Plötzlich waren Sie nicht da
Anfangs ist mir das gar nicht aufgefallen. Ich war neu in der Stadt und mein Bekanntenkreis bestand meistens aus Gleichgesinnten. Ausserdem hat ja jeder seine Lieblingsplätze, an denen er sich aufhält. Vielleicht hat die Generation 65+ schlicht und einfach andere Treffpunkte als meine?
Mit der Zeit entdeckte ich immer mehr von Warschau. Restaurants, Museen, kultige Ecken für chillige Abende an der Weichsel oder die großen Einkaufszentren, von denen es hier unglaublich viele gibt. Und wieder – keine Angehörigen unserer Vorgängergeneration.
Das erste Mal, dass in meiner Anwesenheit die Frage laut gestellt wurde, stammte von einem deutschen Touristen. Nachdem ich mit der Gruppe schon fast 3 Stunden unterwegs war und wir den Lazienki-Park, den Kulturpalast und die Altstadt mit der Krakowskie-Przedmiescie-Straße besichtigt hatten, wollte es jemand endlich wissen.
Wo sind Eure Omas und Opas?
Warschau gehört zu den jüngsten Städten in Polen. Wer in diesem Lande etwas aus sich machen will, kommt in die polnische Hauptstadt. Der Zustrom junger motivierter Arbeiterist enorm und man spürt von Jahr zu Jahr wie der Druck von Außen wächst.
Eine Person im hohen Alter wechselt sehr ungern den Lebensmittelpunkt. Warschau ist zudem sehr laut und weitläufig. Das Leben strengt die älteren Personen eher an als dass sie sich ausruhen können. Was hat man davon, wenn man im Park spazieren gehen kann, wenn der Weg dorthin durch das Großstadtchaos doppelt anstrengt.
Aber es leben dennoch Menschen hier, die 65 und älter sind.
Warschau ist nicht für die Alten
Ich habe nur eine einzige Erklärung für diese Eigenart – das Geld. Die Generation 65+ kann sich das Leben auf der Straße schlicht nicht leisten. Diese Menschen haben oftmals 300, einige wenige vielleicht 400 Euro Rente. Ein Kaffee für 2,5 Euro ist bei solchen Einkommen teuer. Ein Mittag- oder Abendessen für 15 Euro ist weit entfernt vom Möglichen.
Der Ort, wo unsere Omas und Opas ihre Freizeit verbringen, ist geprägt von Trivialität und Sparsamkeit. Auf Basaren können sie herumspazieren und sich gelegentlich etwas leisten. Für mich persönlich ist es ein trauriger Gedanke und ich kann nur froh sein, dass ich weder eine Oma noch Opa habe, die in solchen Umständen leben müssen.
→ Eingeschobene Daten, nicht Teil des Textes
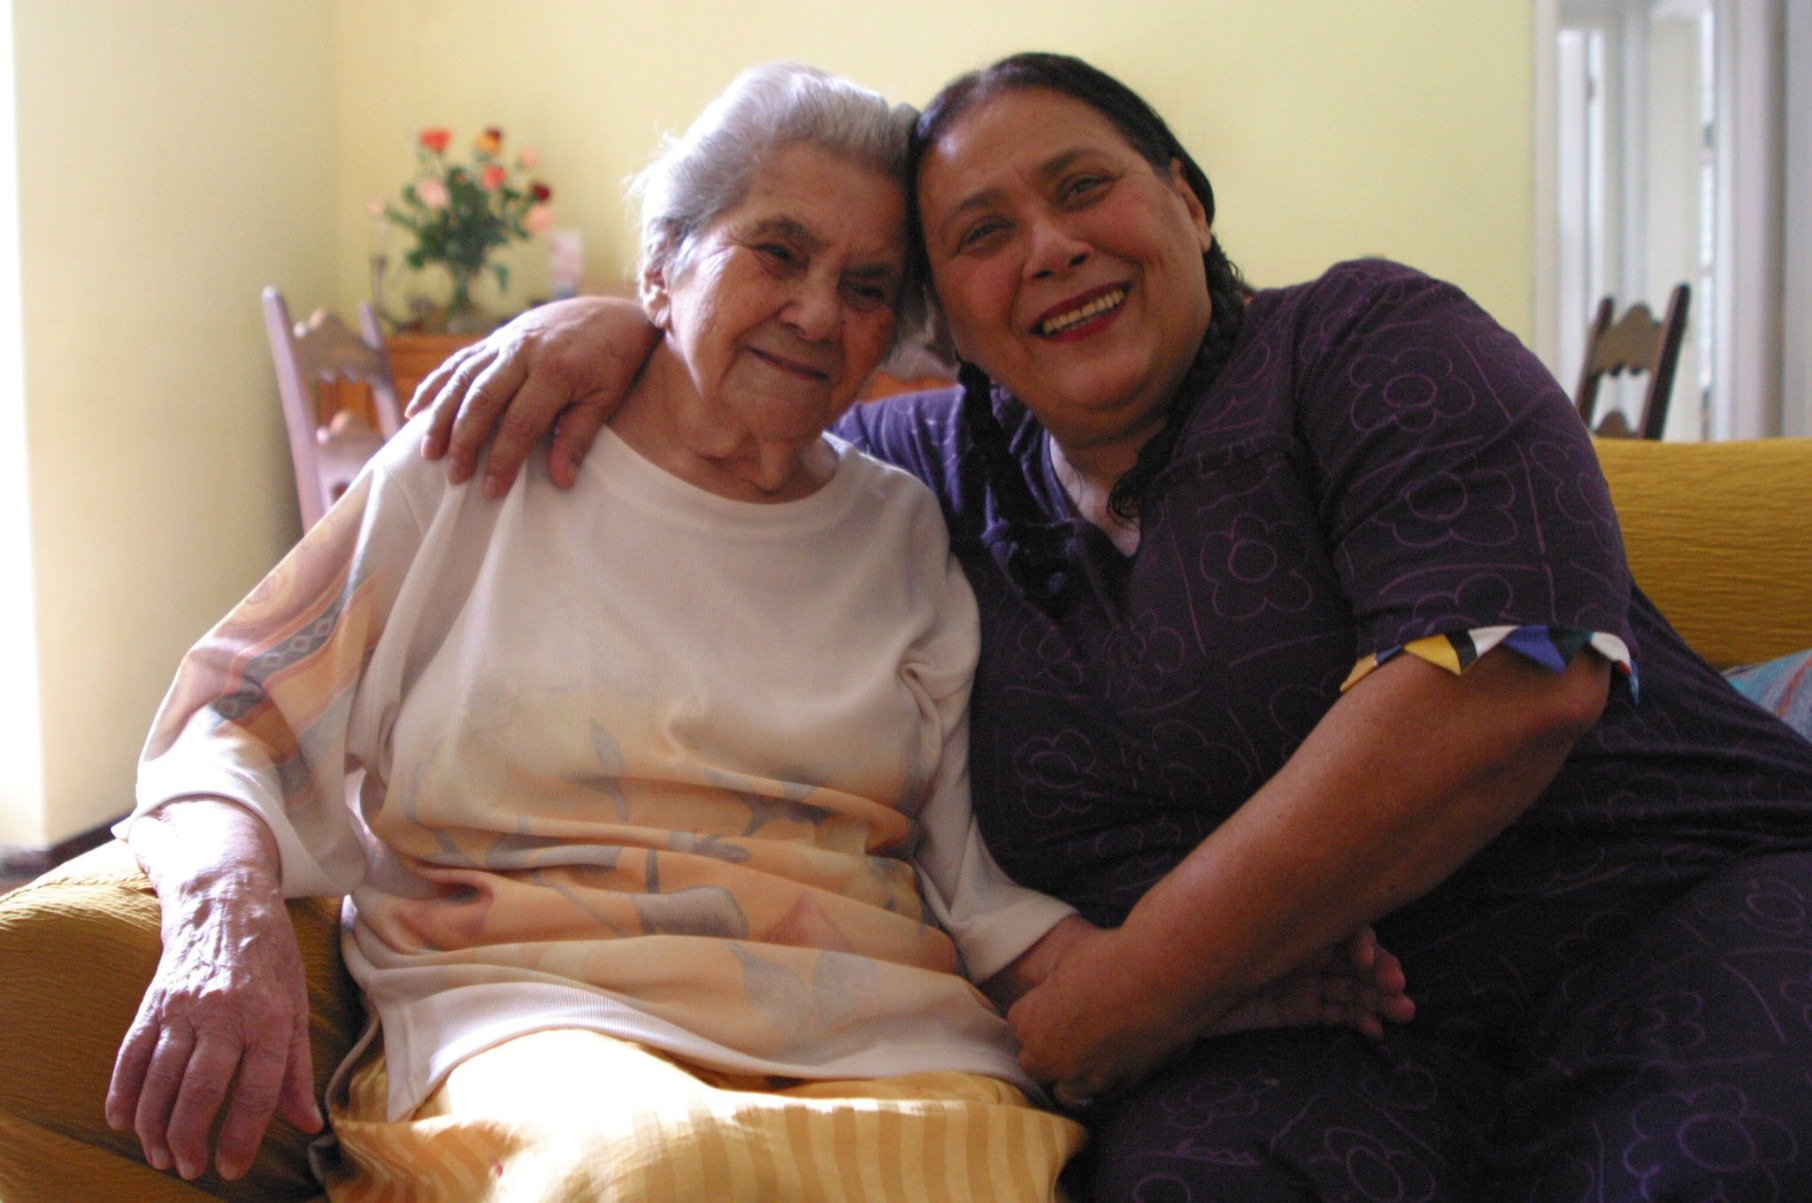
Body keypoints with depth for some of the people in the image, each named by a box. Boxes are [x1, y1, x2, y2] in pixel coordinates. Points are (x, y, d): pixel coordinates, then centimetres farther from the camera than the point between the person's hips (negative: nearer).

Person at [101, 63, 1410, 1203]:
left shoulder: (908, 536, 17)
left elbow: (975, 886, 12)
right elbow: (237, 728, 8)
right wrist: (228, 920, -14)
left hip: (881, 1034, 3)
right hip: (530, 1006, -2)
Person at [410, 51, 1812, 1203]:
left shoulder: (1364, 342, 1)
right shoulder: (950, 475, 16)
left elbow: (1516, 676, -16)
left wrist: (1122, 995, -15)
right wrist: (613, 325, 7)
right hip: (1292, 1022, 3)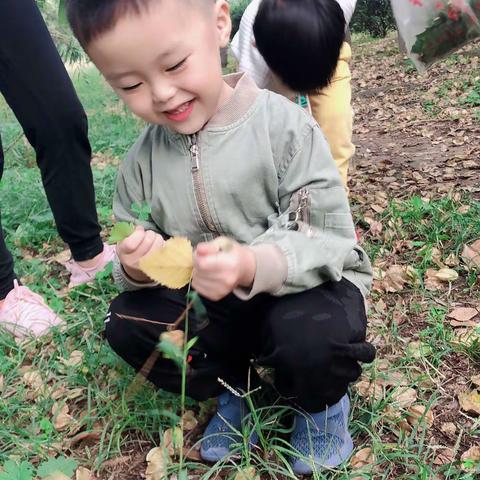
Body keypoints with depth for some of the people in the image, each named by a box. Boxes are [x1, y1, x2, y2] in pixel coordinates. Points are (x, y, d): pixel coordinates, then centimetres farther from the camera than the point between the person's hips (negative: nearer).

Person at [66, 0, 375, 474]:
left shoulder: (282, 124, -20)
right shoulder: (142, 160, -6)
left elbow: (329, 237, -23)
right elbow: (133, 255, 1)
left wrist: (252, 267, -42)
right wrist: (135, 265, -24)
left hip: (304, 287, -4)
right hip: (214, 305, 5)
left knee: (309, 337, -35)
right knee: (126, 322, -13)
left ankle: (321, 402, 4)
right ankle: (233, 386, 9)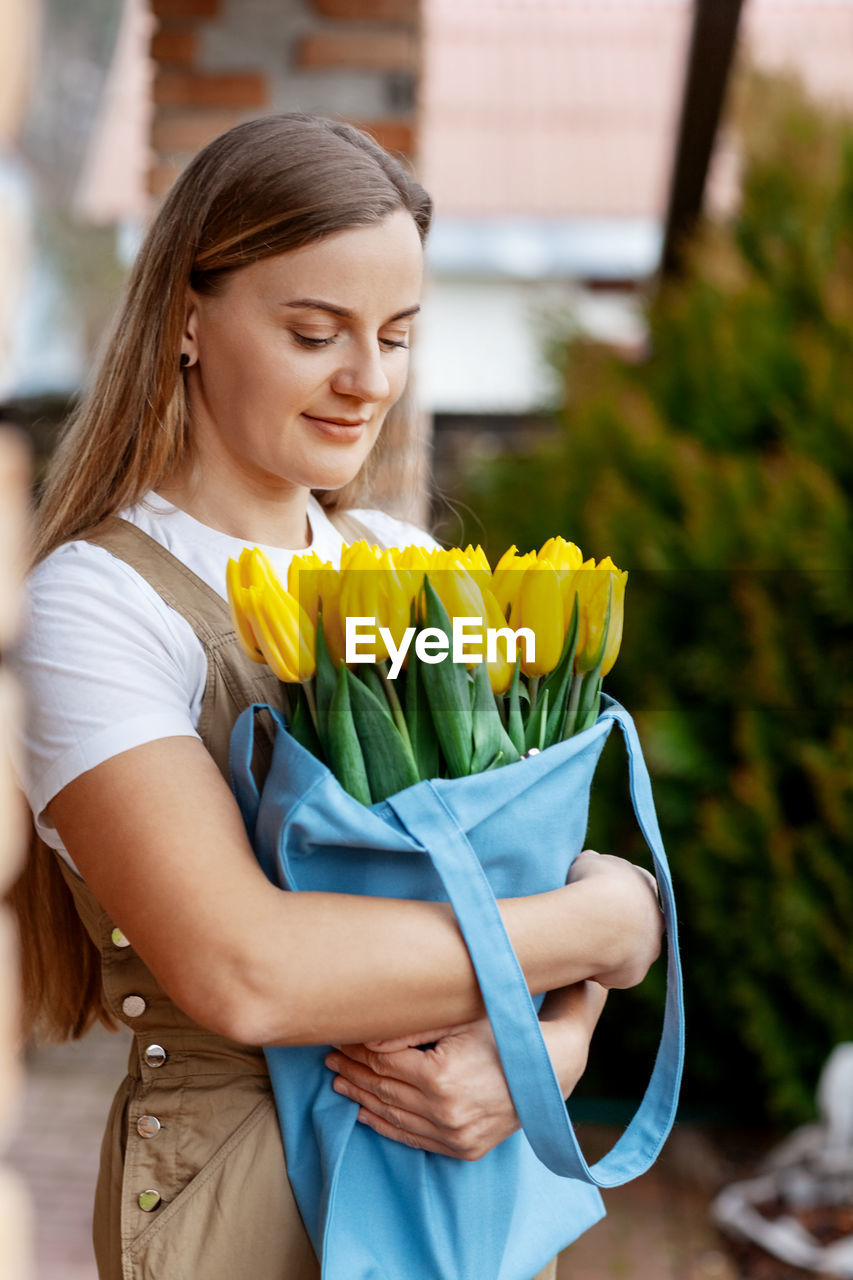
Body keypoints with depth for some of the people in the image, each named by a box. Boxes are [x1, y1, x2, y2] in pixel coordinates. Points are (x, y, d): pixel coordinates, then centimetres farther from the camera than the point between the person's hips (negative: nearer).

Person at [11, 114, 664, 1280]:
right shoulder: (100, 602, -16)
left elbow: (560, 860, 1)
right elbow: (243, 968, -28)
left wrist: (554, 1044, -20)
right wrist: (606, 918, -20)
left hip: (465, 1171, 5)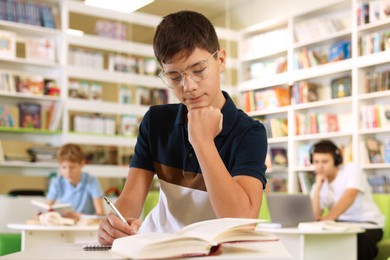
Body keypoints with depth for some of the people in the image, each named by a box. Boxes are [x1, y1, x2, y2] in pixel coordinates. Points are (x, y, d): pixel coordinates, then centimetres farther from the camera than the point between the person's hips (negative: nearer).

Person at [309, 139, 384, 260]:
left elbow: (349, 197, -27)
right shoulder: (319, 185, 5)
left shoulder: (351, 169, -7)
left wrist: (327, 219, -42)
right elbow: (316, 216, -9)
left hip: (367, 225, -4)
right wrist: (317, 186, -13)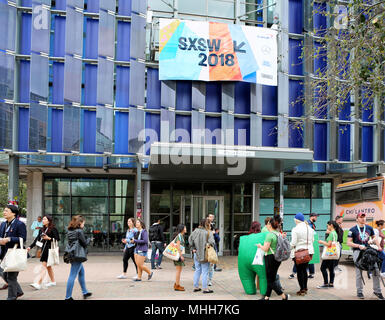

Die Stadt wird langsam wach und bemerkt unseren älteren Nachbarn. Bisher, seit dem großen Boom, der 2004 angefangen hat, hat man sich nur auf die kaufkräftigsten Bewohner konzentriert. Alle Investitionen wurden natürlich mit dem Hintergedanken getätigt, dass das investierte Geld irgendwann wieder mit doppeltem Gewinn zurückfließt. Nun hat die Stadt langsam ein schlechtes Gewissen und merkt, dass etwas nicht in Ordnung ist. Es reicht nicht nur zu Jahrestagen des Warschauer Aufstandes oder des 2. Weltkrieges die uniformierten Veteranen zu ehren, um sie anschließend in ihre kleinen Wohnungen im Plattenbau zurückzuschicken.